EU migrants are good for Britain overall. They make the economy more dynamic and pay more in taxes than they consume in public services. But poor government planning can result in pressure on local services such as schools and hospitals.
David Cameron in his own 2015 manifesto pledged to “develop a fund to ease pressure on local areas and public services”. The snag is the promised Controlling Migration Fund, which first surfaced in a 2014 speech, has yet to be activated.
Now is the perfect opportunity for Cameron to firm it up – directly addressing Vote Leave’s migration mantra of “strain on hospitals, schools and housing” – by detailing how his fund will work, how much it will spend and which communities it will benefit.
This isn’t a new idea. Gordon Brown’s Labour government launched a similar scheme in 2009 called the Migration Impacts Fund (MIF). It was funded by a levy of £50 on visa application fees of non-EU migrants, with UK taxpayers footing none of the bill.

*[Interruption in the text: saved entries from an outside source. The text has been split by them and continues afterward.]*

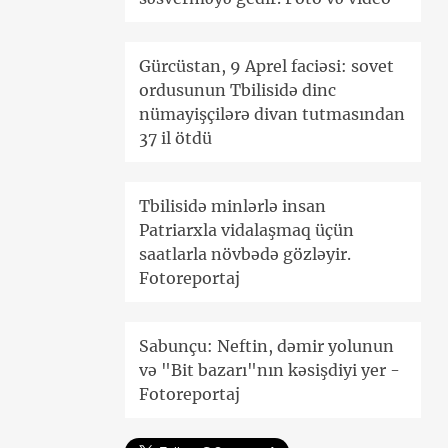
Gürcüstan, 9 Aprel faciəsi: sovet
ordusunun Tbilisidə dinc
nümayişçilərə divan tutmasından
37 il ötdü
Tbilisidə minlərlə insan
Patriarxla vidalaşmaq üçün
saatlarla növbədə gözləyir.
Fotoreportaj
Sabunçu: Neftin, dəmir yolunun
və "Bit bazarı"nın kəsişdiyi yer -
Fotoreportaj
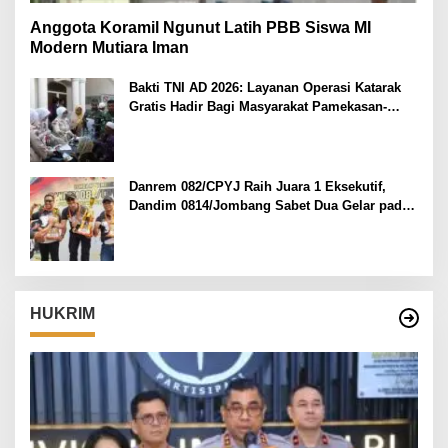
Anggota Koramil Ngunut Latih PBB Siswa MI
Modern Mutiara Iman
Bakti TNI AD 2026: Layanan Operasi Katarak
Gratis Hadir Bagi Masyarakat Pamekasan-
Madura.
Danrem 082/CPYJ Raih Juara 1 Eksekutif,
Dandim 0814/Jombang Sabet Dua Gelar pada
Danrem 082/CPYJ Cup I
HUKRIM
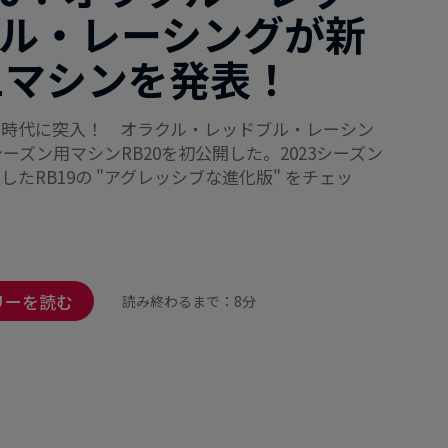
ル・レーシングが新
1マシンを発表！
新時代に突入！ オラクル・レッドブル・レーシン
4シーズン用マシンRB20を初公開した。2023シーズン
したRB19の "アグレッシブな進化版" をチェッ
リーを読む
読み終わるまで：8分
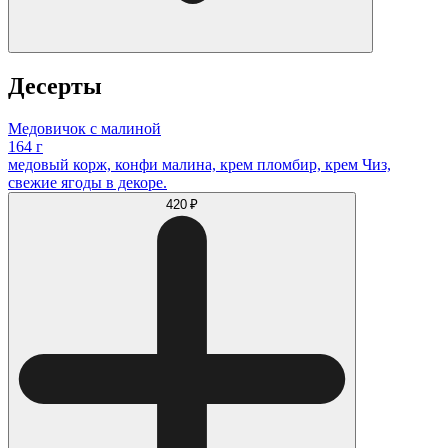
Десерты
Медовичок с малиной
164 г
медовый корж, конфи малина, крем пломбир, крем Чиз,
свежие ягоды в декоре.
420 ₽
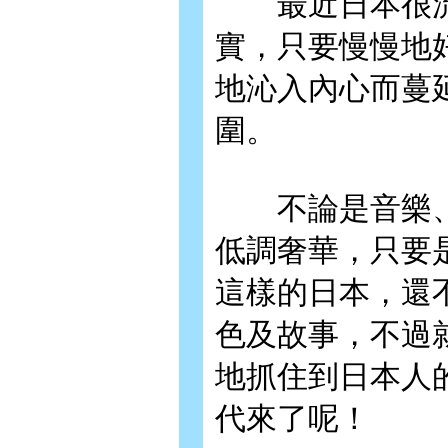
最近日本很流
實，只要慢慢地
地沁入內心而蔓
圍。
不論是音樂、
低調奢華，只要
這樣的日本，還
色及故事，不過
地抓住到日本人
代來了呢！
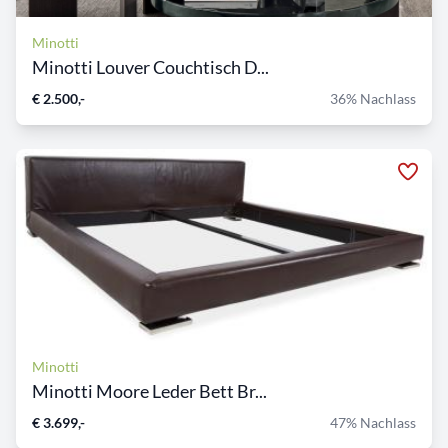
Minotti
Minotti Louver Couchtisch D...
€ 2.500,-
36% Nachlass
Minotti
Minotti Moore Leder Bett Br...
€ 3.699,-
47% Nachlass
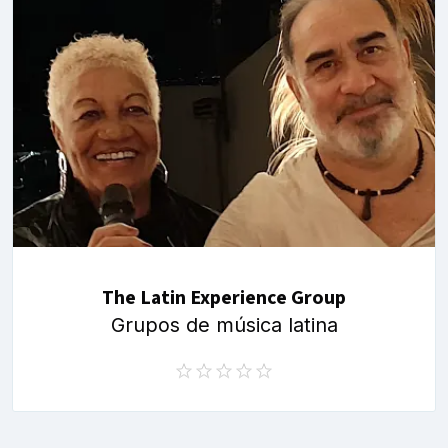
The Latin Experience Group
Grupos de música latina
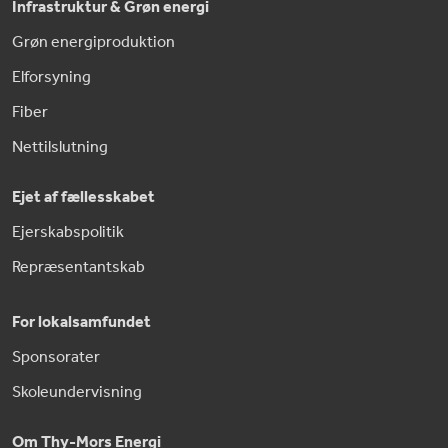
Infrastruktur & Grøn energi
Grøn energiproduktion
Elforsyning
Fiber
Nettilslutning
Ejet af fællesskabet
Ejerskabspolitik
Repræsentantskab
For lokalsamfundet
Sponsorater
Skoleundervisning
Om Thy-Mors Energi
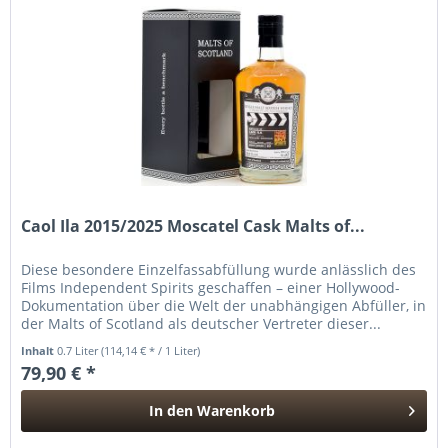
Caol Ila 2015/2025 Moscatel Cask Malts of...
Diese besondere Einzelfassabfüllung wurde anlässlich des
Films Independent Spirits geschaffen – einer Hollywood-
Dokumentation über die Welt der unabhängigen Abfüller, in
der Malts of Scotland als deutscher Vertreter dieser...
Inhalt
0.7 Liter
(114,14 € * / 1 Liter)
79,90 € *
In den
Warenkorb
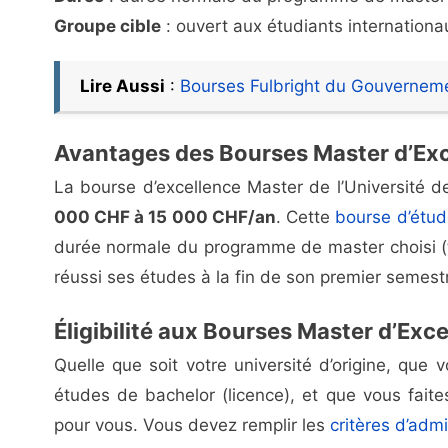
Groupe cible
: ouvert aux étudiants internationa
Lire Aussi
:
Bourses Fulbright du Gouverneme
Avantages des Bourses Master d’Exc
La bourse d’excellence Master de l’Université
000 CHF à 15 000 CHF/an
. Cette
bourse d’étu
durée normale du programme de master choisi (tr
réussi ses études à la fin de son premier semest
Éligibilité aux Bourses Master d’Exc
Quelle que soit votre université d’origine, que 
études de bachelor (licence), et que vous fait
pour vous. Vous devez remplir les
critères d’adm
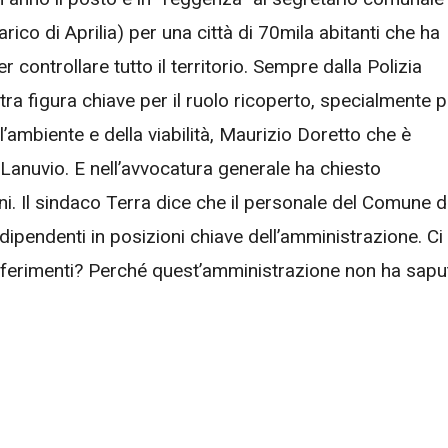
ico di Aprilia) per una città di 70mila abitanti che ha
 controllare tutto il territorio. Sempre dalla Polizia
tra figura chiave per il ruolo ricoperto, specialmente p
dell’ambiente e della viabilità, Maurizio Doretto che è
Lanuvio. E nell’avvocatura generale ha chiesto
ni. Il sindaco Terra dice che il personale del Comune d
 dipendenti in posizioni chiave dell’amministrazione. Ci
asferimenti? Perché quest’amministrazione non ha sapu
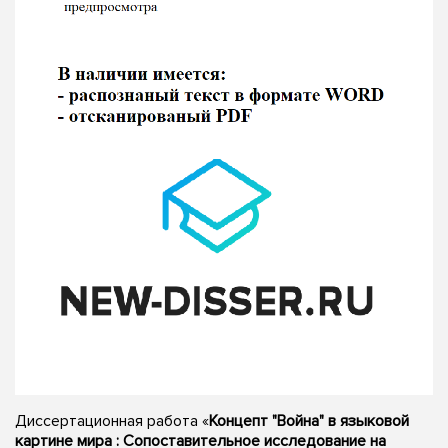
Диссертационная работа «
Концепт "Война" в языковой
картине мира : Сопоставительное исследование на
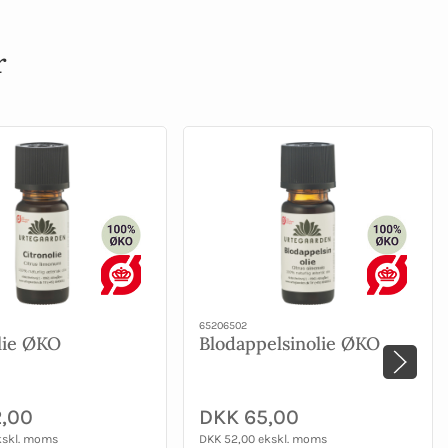
r
65206502
lie ØKO
Blodappelsinolie ØKO
,00
DKK 65,00
kskl. moms
DKK 52,00 ekskl. moms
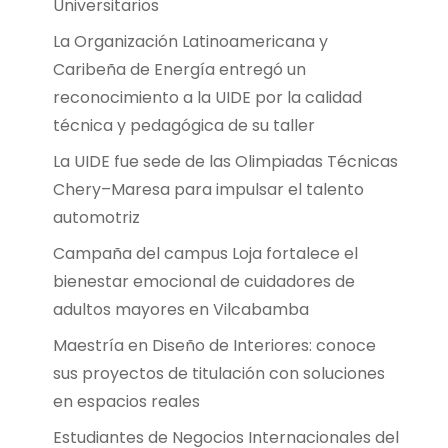
Universitarios
La Organización Latinoamericana y
Caribeña de Energía entregó un
reconocimiento a la UIDE por la calidad
técnica y pedagógica de su taller
La UIDE fue sede de las Olimpiadas Técnicas
Chery–Maresa para impulsar el talento
automotriz
Campaña del campus Loja fortalece el
bienestar emocional de cuidadores de
adultos mayores en Vilcabamba
Maestría en Diseño de Interiores: conoce
sus proyectos de titulación con soluciones
en espacios reales
Estudiantes de Negocios Internacionales del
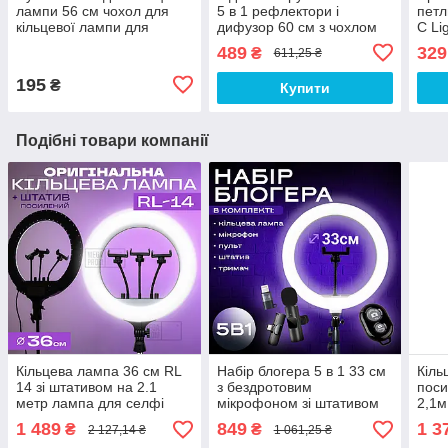
лампи 56 см чохол для
5 в 1 рефлектори і
петл
кільцевої лампи для
дифузор 60 см з чохлом
C Li
студійного світла
для фотостудій портретів
петл
489
329
₴
611,25 ₴
фото зйомок
ipho
195
₴
Купити
Подібні товари компанії
Кільцева лампа 36 см RL
Набір блогера 5 в 1 33 см
Кіль
14 зі штативом на 2.1
з бездротовим
поси
метр лампа для селфі
мікрофоном зі штативом
2,1м
лампа для тік тока з
на 2.1 метр лампа для тік
селф
1 489
849
1 3
₴
₴
2 127,14 ₴
1 061,25 ₴
пультом
току лампа для селфі
Студ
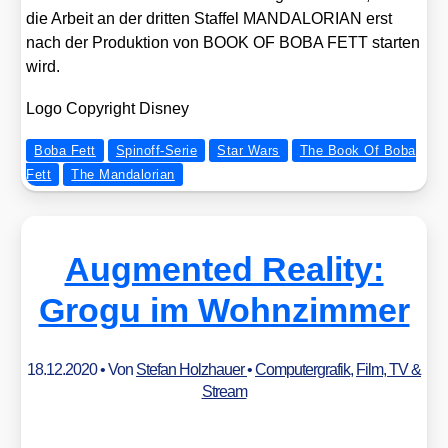
die Arbeit an der drit­ten Staf­fel MANDALORIAN erst
nach der Pro­duk­ti­on von BOOK OF BOBA FETT star­ten
wird.
Logo Copy­right Dis­ney
Boba Fett
Spinoff-Serie
Star Wars
The Book Of Boba
Fett
The Mandalorian
Augmented Reality:
Grogu im Wohnzimmer
18.12.2020
• Von
Stefan Holzhauer
•
Computergrafik
,
Film, TV &
Stream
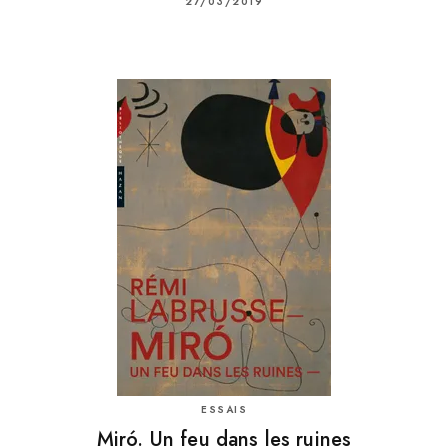
27/03/2019
ESSAIS
Miró. Un feu dans les ruines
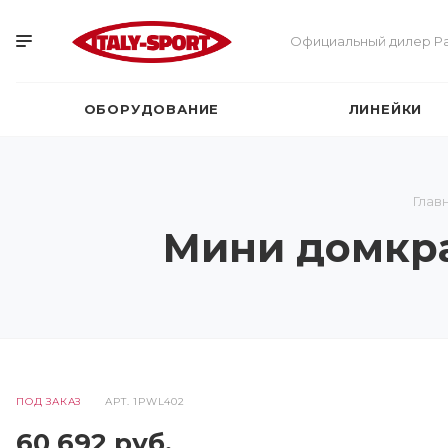
Официальный дилер Pa
ОБОРУДОВАНИЕ
ЛИНЕЙКИ
Глав
Мини домкра
ПОД ЗАКАЗ
АРТ.
1PWL402
60 692
руб.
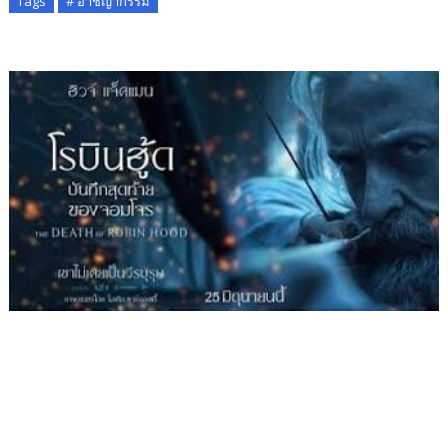
Tags
# อาชญากรรม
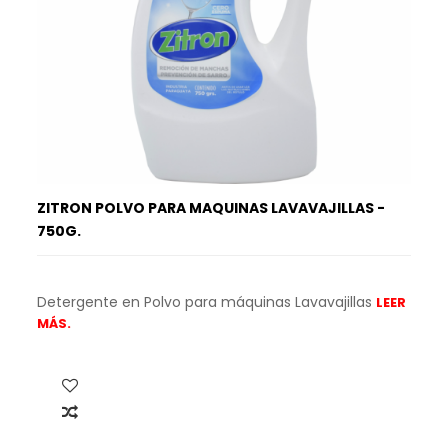
ZITRON POLVO PARA MAQUINAS LAVAVAJILLAS -
750G.
Detergente en Polvo para máquinas Lavavajillas
LEER
MÁS.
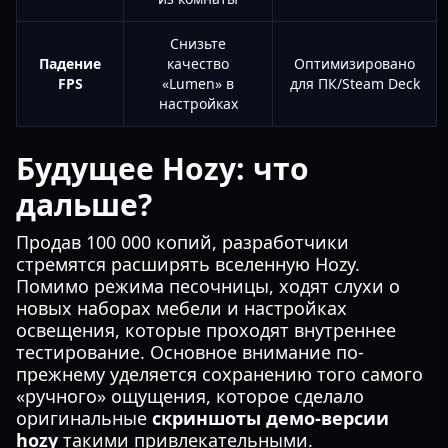
Снизьте
Падение
качество
Оптимизировано
FPS
«Lumen» в
для ПК/Steam Deck
настройках
Будущее Hozy: что
дальше?
Продав 100 000 копий, разработчики
стремятся расширять вселенную Hozy.
Помимо режима песочницы, ходят слухи о
новых наборах мебели и настройках
освещения, которые проходят внутреннее
тестирование. Основное внимание по-
прежнему уделяется сохранению того самого
«ручного» ощущения, которое сделало
оригинальные
скриншоты демо-версии
hozy
такими привлекательными.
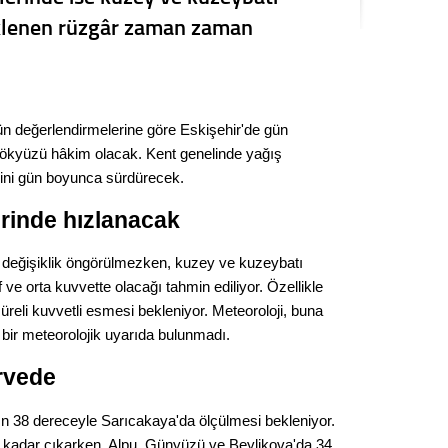
Kere
klenen rüzgâr zaman zaman
Es Es’
n değerlendirmelerine göre Eskişehir'de gün
Ahme
gökyüzü hâkim olacak. Kent genelinde yağış
ini gün boyunca sürdürecek.
Tepeba
rinde hızlanacak
birliği
ulaşı
r değişiklik öngörülmezken, kuzey ve kuzeybatı
Fund
ve orta kuvvette olacağı tahmin ediliyor. Özellikle
üreli kuvvetli esmesi bekleniyor. Meteoroloji, buna
CHP’li
 bir meteorolojik uyarıda bulunmadı.
kazana
seçiml
rvede
Melt
ğın 38 dereceyle Sarıcakaya'da ölçülmesi bekleniyor.
 kadar çıkarken, Alpu, Günyüzü ve Beylikova'da 34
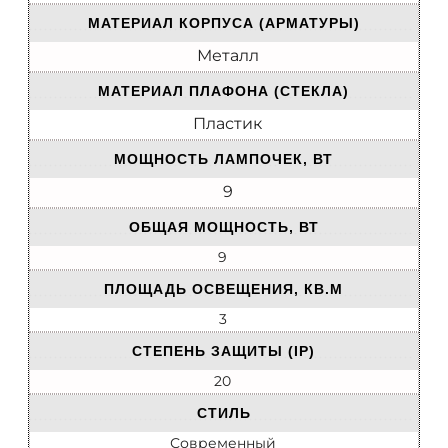
МАТЕРИАЛ КОРПУСА (АРМАТУРЫ)
Металл
МАТЕРИАЛ ПЛАФОНА (СТЕКЛА)
Пластик
МОЩНОСТЬ ЛАМПОЧЕК, ВТ
9
ОБЩАЯ МОЩНОСТЬ, ВТ
9
ПЛОЩАДЬ ОСВЕЩЕНИЯ, КВ.М
3
СТЕПЕНЬ ЗАЩИТЫ (IP)
20
СТИЛЬ
Современный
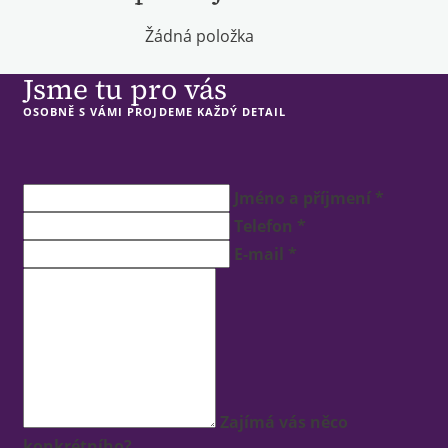
Žádná položka
Jsme tu pro vás
OSOBNĚ S VÁMI PROJDEME KAŽDÝ DETAIL
Jméno a příjmení *
Telefon *
E-mail *
Zajímá vás něco
konkrétního?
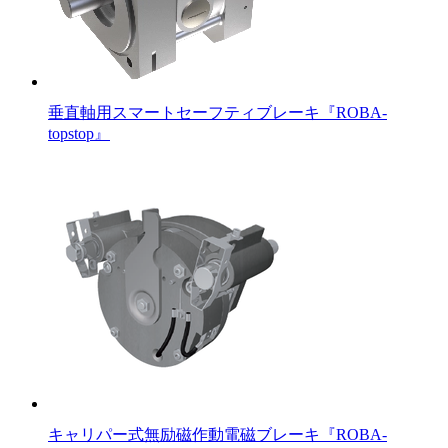
垂直軸用スマートセーフティブレーキ『ROBA-
topstop』
キャリパー式無励磁作動電磁ブレーキ『ROBA-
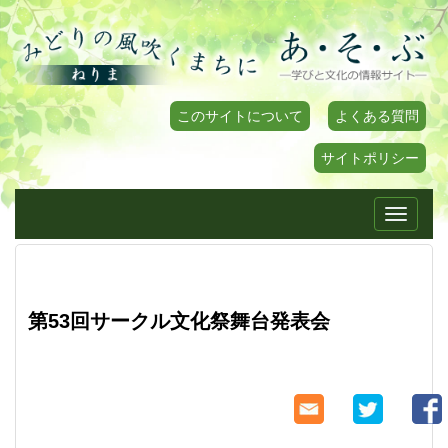
このサイトについて
よくある質問
サイトポリシー
Toggle
navigati
第53回サークル文化祭舞台発表会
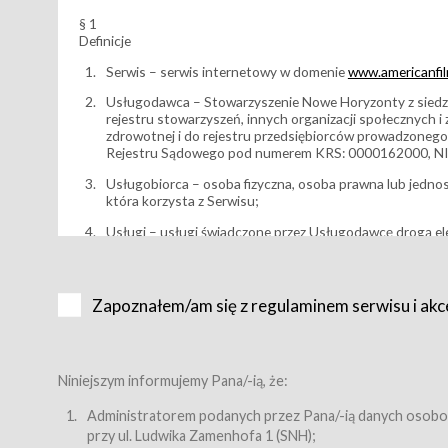
§ 1
Definicje
Serwis – serwis internetowy w domenie
www.americanfilm
Usługodawca – Stowarzyszenie Nowe Horyzonty z siedzi
rejestru stowarzyszeń, innych organizacji społecznych 
zdrowotnej i do rejestru przedsiębiorców prowadzonego
Rejestru Sądowego pod numerem KRS: 0000162000, NI
Usługobiorca – osoba fizyczna, osoba prawna lub jedno
która korzysta z Serwisu;
Usługi – usługi świadczone przez Usługodawcę drogą el
Wydarzenie – organizowany przez Usługodawcę festiwal 
Karnet lub/i Bilet za pośrednictwem Serwisu;
Zapoznałem/am się z regulaminem serwisu i akc
Karnety – wybrane dokumenty potwierdzające zawarcie 
przewidziane przez Usługodawcę dla danego Wydarzenia, 
sprzedawane podmiotom z branży mediów i filmowej (Akr
Bilety – wybrane dokumenty potwierdzające zawarcie um
Niniejszym informujemy Pana/-ią, że:
przewidziane przez Usługodawcę dla danego Wydarzenia,
filmowych, wydarzeniach specjalnych i koncertach;
Administratorem podanych przez Pana/-ią danych osobo
przy ul. Ludwika Zamenhofa 1 (SNH);
Sklep – sklep internetowy prowadzony przez Usługodawc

The MIF empowered local authorities to relieve pressure on public services “to the benefit of the settled community”. The project was supposed to raise £70 million in its first two years, funding everything from bilingual teaching assistants in Yorkshire to inspections of migrant housing conditions in Cambridgeshire.
Cameron axed the MIF when he became prime minister, claiming “the impacts of migration are better addressed through controlling immigration”, and promising “net migration back down to the levels of the 1990s”. InFacts has written that this “tens of thousands” policy was foolish at the time and will remain so even if we vote to leave on June 23.
Experts like Durham University’s Thom Brooks have been calling for the reinstatement of a scheme similar to the MIF since its abolition. Cross-party support seems likely, with Labour’s Brown and Yvette Cooper recently urging a migration fund for local services.
Activating an ambitious scheme on these lines now would show local communities that Westminster is hearing their concerns about migration. There’s no time to waste.